Large systems of coupled non-linear ordinary differential equations arise naturally in applications areas like design of radio-frequency integrated circuits and vibration analysis of mechanical structures. Of particular interest is the steady-state response of a non-linear system to periodic stimulus -- i.e., the response after any start-up transient has died down. Various classic RF (radio-frequency) measurements -- such as compression point or intermodulation -- only make sense in steady state. The response to quasi-periodic stimulus (two frequencies which are not rationally related) is of special interest in radio work. Exact or even approximate "closed form" solutions of such systems is impossible for realistic examples, due to the size of the problem and the complexity of non-linear models. However, numerical solutions can be highly effective.

The methods of Harmonic Balance or Finite Differencing replace the system of ODEs with a system of non-linear equations using discretization and a suitable numerical approximation to the time derivative. However, the system of equations becomes much larger. If the original system of ODEs had m waveforms (typical m: 100 to 1000) and n discretization points are used (typical n: 32 to 1024) then a solve of m*n non-linear equations in m*n unknowns is required. The dimension of this system can exceed 100,000(!). A numerical method, such as Newton's method, is used to solve the system. Each step of Newton's method (the so-called "outer" iteration) requires the solution to a system of linear equations of the same size as the non-linear system. Conventional Gaussian elimination would flounder on a system of such size. However, the special structure of the linear system allows a very fast matrix-vector product. Therefore, iterative linear solves can be used (the so-called "inner" iteration) to compute the solution to the linear problem needed for each step of Newton's method. The memory and time savings possible with such iterative linear solves is enormous and enables solution of practical problems of a size which was considered unapproachable a few years ago.

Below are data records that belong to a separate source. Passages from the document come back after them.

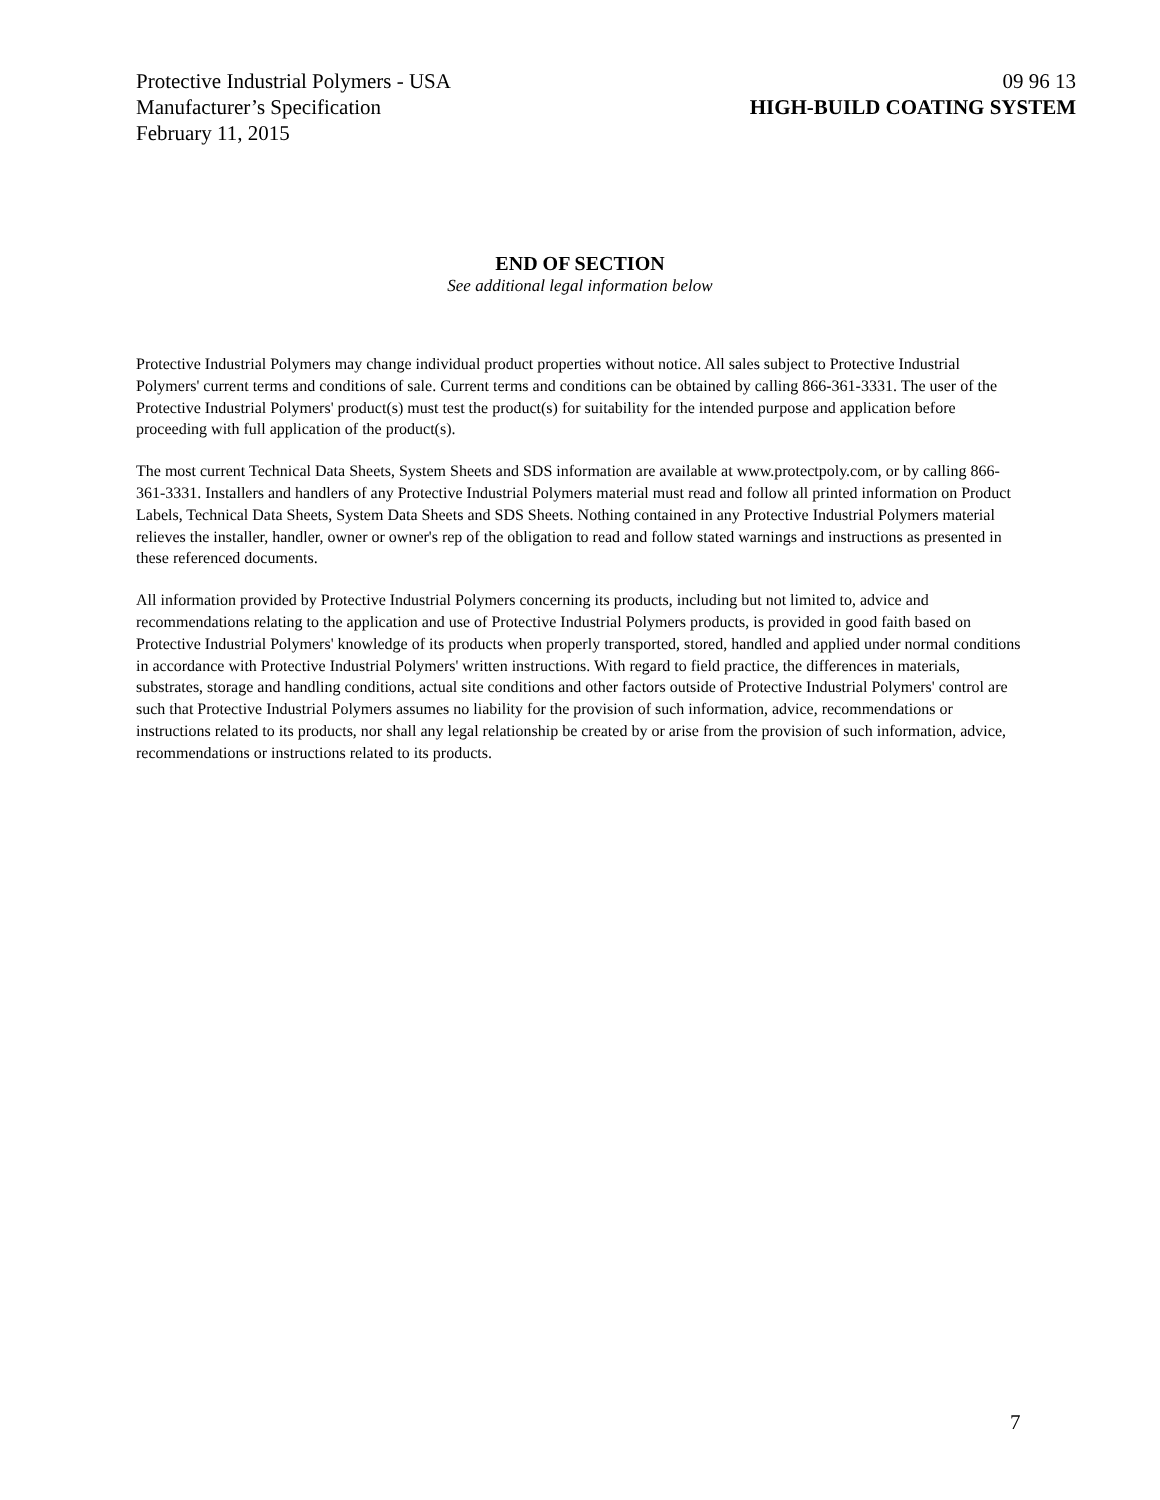Protective Industrial Polymers - USA 09 96 13
Manufacturer’s Specification HIGH-BUILD COATING SYSTEM
February 11, 2015
END OF SECTION
See additional legal information below
Protective Industrial Polymers may change individual product properties without notice. All sales subject to Protective Industrial Polymers' current terms and conditions of sale. Current terms and conditions can be obtained by calling 866-361-3331. The user of the Protective Industrial Polymers' product(s) must test the product(s) for suitability for the intended purpose and application before proceeding with full application of the product(s).
The most current Technical Data Sheets, System Sheets and SDS information are available at www.protectpoly.com, or by calling 866-361-3331. Installers and handlers of any Protective Industrial Polymers material must read and follow all printed information on Product Labels, Technical Data Sheets, System Data Sheets and SDS Sheets. Nothing contained in any Protective Industrial Polymers material relieves the installer, handler, owner or owner's rep of the obligation to read and follow stated warnings and instructions as presented in these referenced documents.
All information provided by Protective Industrial Polymers concerning its products, including but not limited to, advice and recommendations relating to the application and use of Protective Industrial Polymers products, is provided in good faith based on Protective Industrial Polymers' knowledge of its products when properly transported, stored, handled and applied under normal conditions in accordance with Protective Industrial Polymers' written instructions. With regard to field practice, the differences in materials, substrates, storage and handling conditions, actual site conditions and other factors outside of Protective Industrial Polymers' control are such that Protective Industrial Polymers assumes no liability for the provision of such information, advice, recommendations or instructions related to its products, nor shall any legal relationship be created by or arise from the provision of such information, advice, recommendations or instructions related to its products.
7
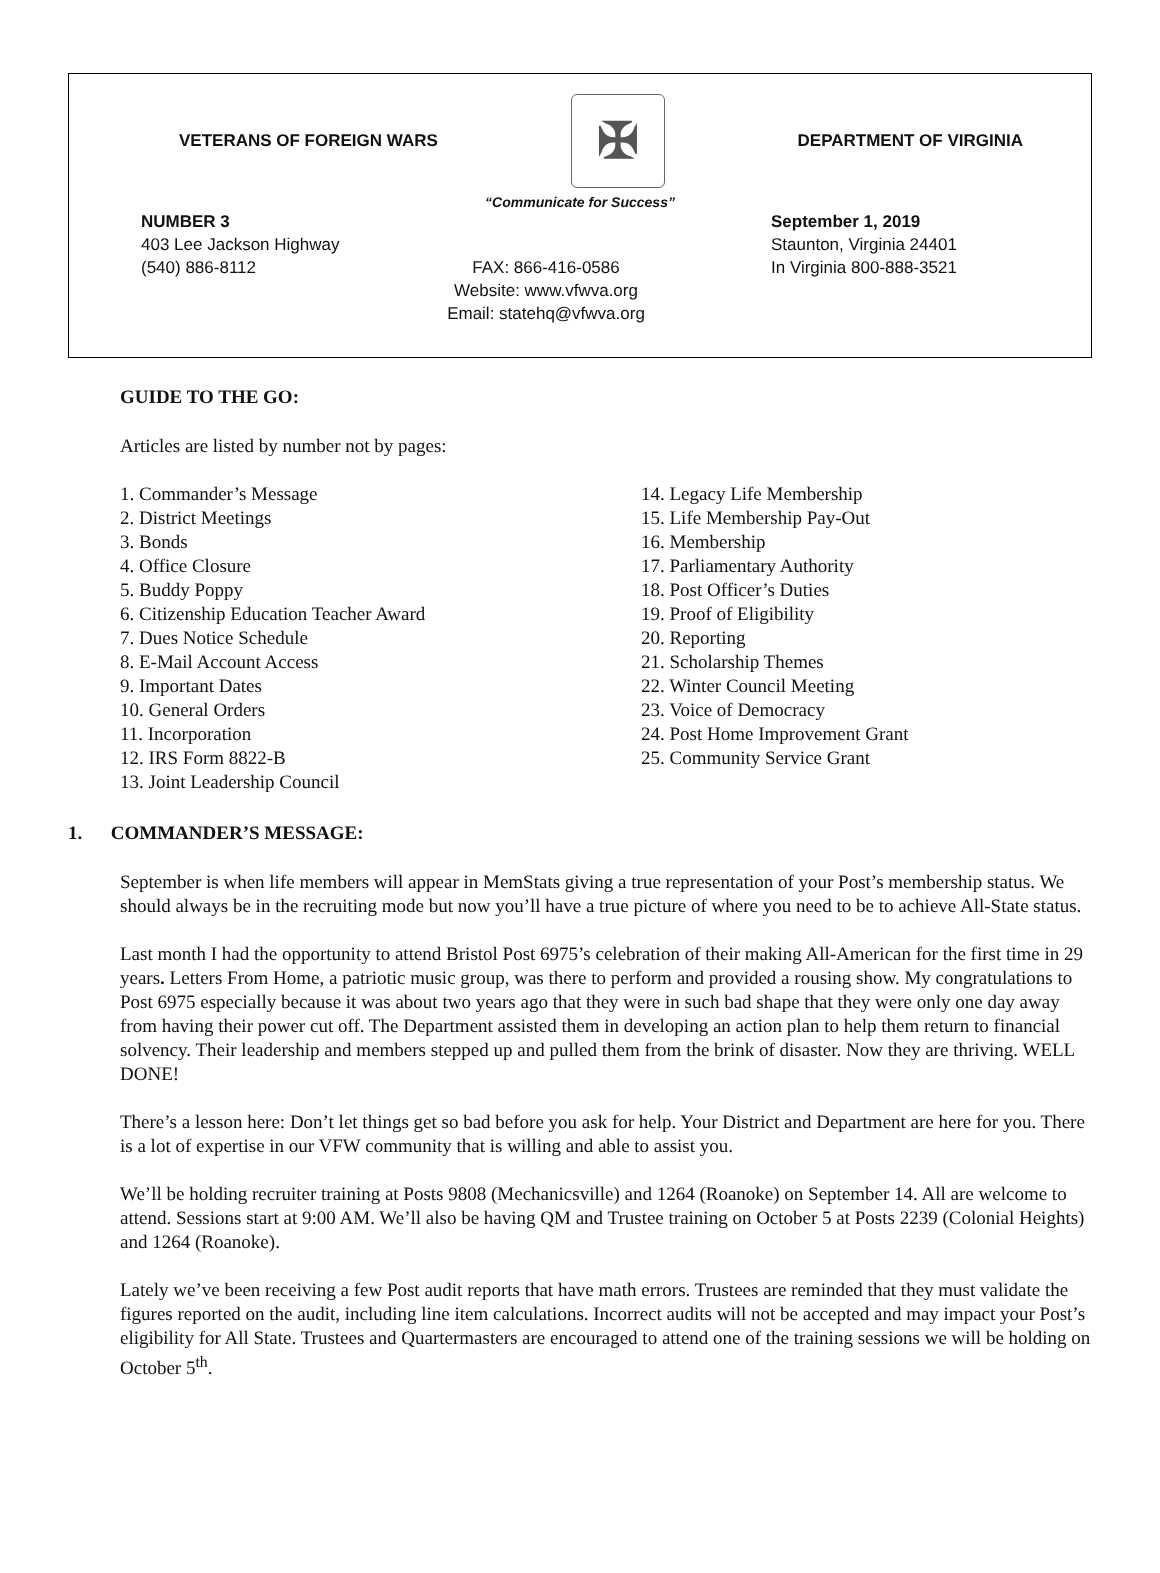VETERANS OF FOREIGN WARS ✠ DEPARTMENT OF VIRGINIA
“Communicate for Success”
NUMBER 3
403 Lee Jackson Highway
(540) 886-8112
FAX: 866-416-0586
Website: www.vfwva.org
Email: statehq@vfwva.org
September 1, 2019
Staunton, Virginia 24401
In Virginia 800-888-3521
GUIDE TO THE GO:
Articles are listed by number not by pages:
1. Commander’s Message
2. District Meetings
3. Bonds
4. Office Closure
5. Buddy Poppy
6. Citizenship Education Teacher Award
7. Dues Notice Schedule
8. E-Mail Account Access
9. Important Dates
10. General Orders
11. Incorporation
12. IRS Form 8822-B
13. Joint Leadership Council
14. Legacy Life Membership
15. Life Membership Pay-Out
16. Membership
17. Parliamentary Authority
18. Post Officer’s Duties
19. Proof of Eligibility
20. Reporting
21. Scholarship Themes
22. Winter Council Meeting
23. Voice of Democracy
24. Post Home Improvement Grant
25. Community Service Grant
1. COMMANDER’S MESSAGE:
September is when life members will appear in MemStats giving a true representation of your Post’s membership status. We should always be in the recruiting mode but now you’ll have a true picture of where you need to be to achieve All-State status.
Last month I had the opportunity to attend Bristol Post 6975’s celebration of their making All-American for the first time in 29 years. Letters From Home, a patriotic music group, was there to perform and provided a rousing show. My congratulations to Post 6975 especially because it was about two years ago that they were in such bad shape that they were only one day away from having their power cut off. The Department assisted them in developing an action plan to help them return to financial solvency. Their leadership and members stepped up and pulled them from the brink of disaster. Now they are thriving. WELL DONE!
There’s a lesson here: Don’t let things get so bad before you ask for help. Your District and Department are here for you. There is a lot of expertise in our VFW community that is willing and able to assist you.
We’ll be holding recruiter training at Posts 9808 (Mechanicsville) and 1264 (Roanoke) on September 14. All are welcome to attend. Sessions start at 9:00 AM. We’ll also be having QM and Trustee training on October 5 at Posts 2239 (Colonial Heights) and 1264 (Roanoke).
Lately we’ve been receiving a few Post audit reports that have math errors. Trustees are reminded that they must validate the figures reported on the audit, including line item calculations. Incorrect audits will not be accepted and may impact your Post’s eligibility for All State. Trustees and Quartermasters are encouraged to attend one of the training sessions we will be holding on October 5<sup>th</sup>.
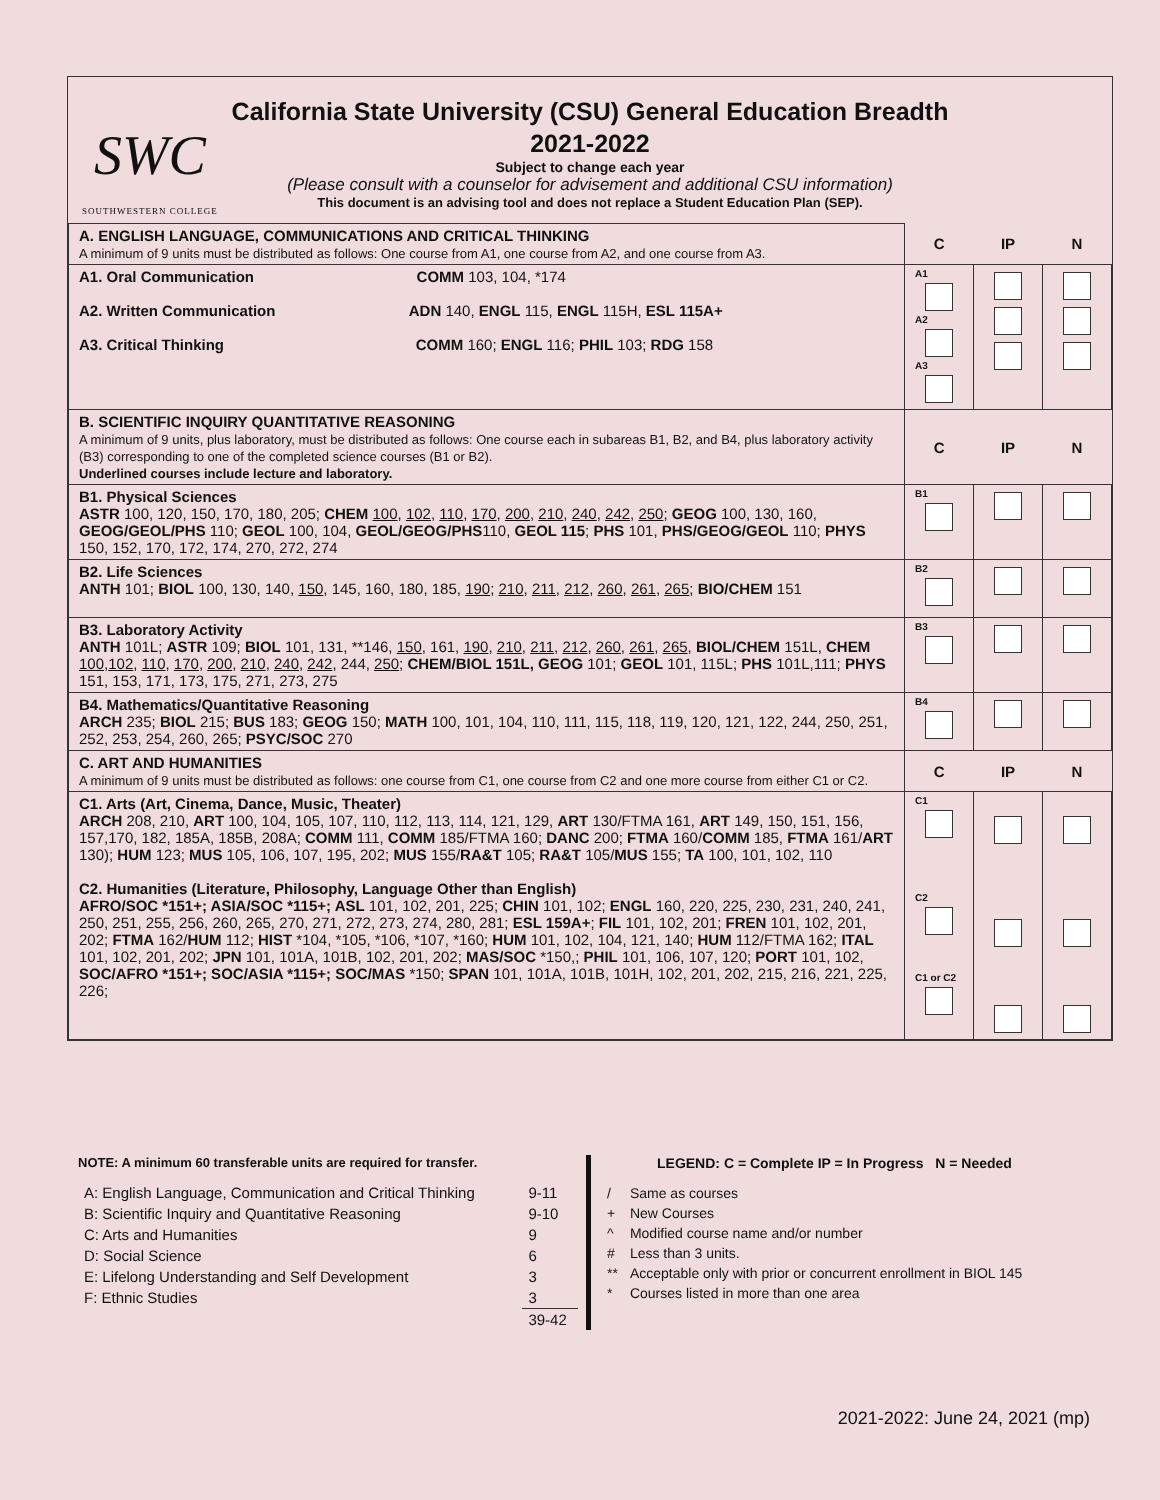SWC
SOUTHWESTERN COLLEGE
California State University (CSU) General Education Breadth
2021-2022
Subject to change each year
(Please consult with a counselor for advisement and additional CSU information)
This document is an advising tool and does not replace a Student Education Plan (SEP).
| A. ENGLISH LANGUAGE, COMMUNICATIONS AND CRITICAL THINKING A minimum of 9 units must be distributed as follows: One course from A1, one course from A2, and one course from A3. | C | IP | N |
| A1. Oral Communication COMM 103, 104, *174 A2. Written Communication ADN 140, ENGL 115, ENGL 115H, ESL 115A+ A3. Critical Thinking COMM 160; ENGL 116; PHIL 103; RDG 158 | A1 A2 A3 | | |
| B. SCIENTIFIC INQUIRY QUANTITATIVE REASONING A minimum of 9 units, plus laboratory, must be distributed as follows: One course each in subareas B1, B2, and B4, plus laboratory activity (B3) corresponding to one of the completed science courses (B1 or B2). Underlined courses include lecture and laboratory. | C | IP | N |
| B1. Physical Sciences ASTR 100, 120, 150, 170, 180, 205; CHEM 100 , 102 , 110 , 170 , 200 , 210 , 240 , 242 , 250 ; GEOG 100, 130, 160, GEOG/GEOL/PHS 110; GEOL 100, 104, GEOL/GEOG/PHS 110, GEOL 115 ; PHS 101, PHS/GEOG/GEOL 110; PHYS 150, 152, 170, 172, 174, 270, 272, 274 | B1 | | |
| B2. Life Sciences ANTH 101; BIOL 100, 130, 140, 150 , 145, 160, 180, 185, 190 ; 210 , 211 , 212 , 260 , 261 , 265 ; BIO/CHEM 151 | B2 | | |
| B3. Laboratory Activity ANTH 101L; ASTR 109; BIOL 101, 131, **146, 150 , 161, 190 , 210 , 211 , 212 , 260 , 261 , 265 , BIOL/CHEM 151L, CHEM 100 , 102 , 110 , 170 , 200 , 210 , 240 , 242 , 244, 250 ; CHEM/BIOL 151L, GEOG 101; GEOL 101, 115L; PHS 101L,111; PHYS 151, 153, 171, 173, 175, 271, 273, 275 | B3 | | |
| B4. Mathematics/Quantitative Reasoning ARCH 235; BIOL 215; BUS 183; GEOG 150; MATH 100, 101, 104, 110, 111, 115, 118, 119, 120, 121, 122, 244, 250, 251, 252, 253, 254, 260, 265; PSYC/SOC 270 | B4 | | |
| C. ART AND HUMANITIES A minimum of 9 units must be distributed as follows: one course from C1, one course from C2 and one more course from either C1 or C2. | C | IP | N |
| C1. Arts (Art, Cinema, Dance, Music, Theater) ARCH 208, 210, ART 100, 104, 105, 107, 110, 112, 113, 114, 121, 129, ART 130/FTMA 161, ART 149, 150, 151, 156, 157,170, 182, 185A, 185B, 208A; COMM 111, COMM 185/FTMA 160; DANC 200; FTMA 160/ COMM 185, FTMA 161/ ART 130); HUM 123; MUS 105, 106, 107, 195, 202; MUS 155/ RA&T 105; RA&T 105/ MUS 155; TA 100, 101, 102, 110 C2. Humanities (Literature, Philosophy, Language Other than English) AFRO/SOC *151+; ASIA/SOC *115+; ASL 101, 102, 201, 225; CHIN 101, 102; ENGL 160, 220, 225, 230, 231, 240, 241, 250, 251, 255, 256, 260, 265, 270, 271, 272, 273, 274, 280, 281; ESL 159A+ ; FIL 101, 102, 201; FREN 101, 102, 201, 202; FTMA 162/ HUM 112; HIST *104, *105, *106, *107, *160; HUM 101, 102, 104, 121, 140; HUM 112/FTMA 162; ITAL 101, 102, 201, 202; JPN 101, 101A, 101B, 102, 201, 202; MAS/SOC *150,; PHIL 101, 106, 107, 120; PORT 101, 102, SOC/AFRO *151+; SOC/ASIA *115+; SOC/MAS *150; SPAN 101, 101A, 101B, 101H, 102, 201, 202, 215, 216, 221, 225, 226; | C1 C2 C1 or C2 | | |
NOTE: A minimum 60 transferable units are required for transfer.
| A: English Language, Communication and Critical Thinking | 9-11 |
| B: Scientific Inquiry and Quantitative Reasoning | 9-10 |
| C: Arts and Humanities | 9 |
| D: Social Science | 6 |
| E: Lifelong Understanding and Self Development | 3 |
| F: Ethnic Studies | 3 |
| | 39-42 |
LEGEND: C = Complete IP = In Progress N = Needed
| / | Same as courses |
| + | New Courses |
| ^ | Modified course name and/or number |
| # | Less than 3 units. |
| ** | Acceptable only with prior or concurrent enrollment in BIOL 145 |
| * | Courses listed in more than one area |
2021-2022: June 24, 2021 (mp)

I plan to have participants implement a complete steady-state simulation code using iterative linear solves for the inner iteration. I will provide some of the supporting environment for this project and will supply several realistic example problems. Then, various ideas from the theory of structured matrices will be introduced including Toeplitz and circulant matrices, Tensor products, multi-dimensional Fourier transforms and matrices of low displacement rank. Using these concepts, participants will be asked to develop new ideas for improving the performance of the implementation, and try out their ideas on the suite of test problems. No particular knowledge of electrical engineering will be assumed, but participants should be strong programmers comfortable with numerical methods in either C or Fortran. We will begin immediately to look at "industrial strength" examples, large enough so that both asymptotic performance and constant speed improvements are important.

**Selected references:**

Steady-state Methods for Simulation Analog and Microwave Circuits, K. Kundert, J. White, A. Sangiovanni-Vincentelli, Kluwer Academic Publishers, 1990.

Mathematics of Multi-dimensional Fourier Transforms, R. Tolimieri, M. An, C. Lu, Springer-Verlag, 1993.

IEEE Custom Integrated Circuits Conference (CICC); years 95,96,97; Long,Feldmann,Roychowdhury,Horton,Ashby,Melville.

Iterative Methods for Sparse Linear Systems, Y. Saad, PWS Publishing, 1996.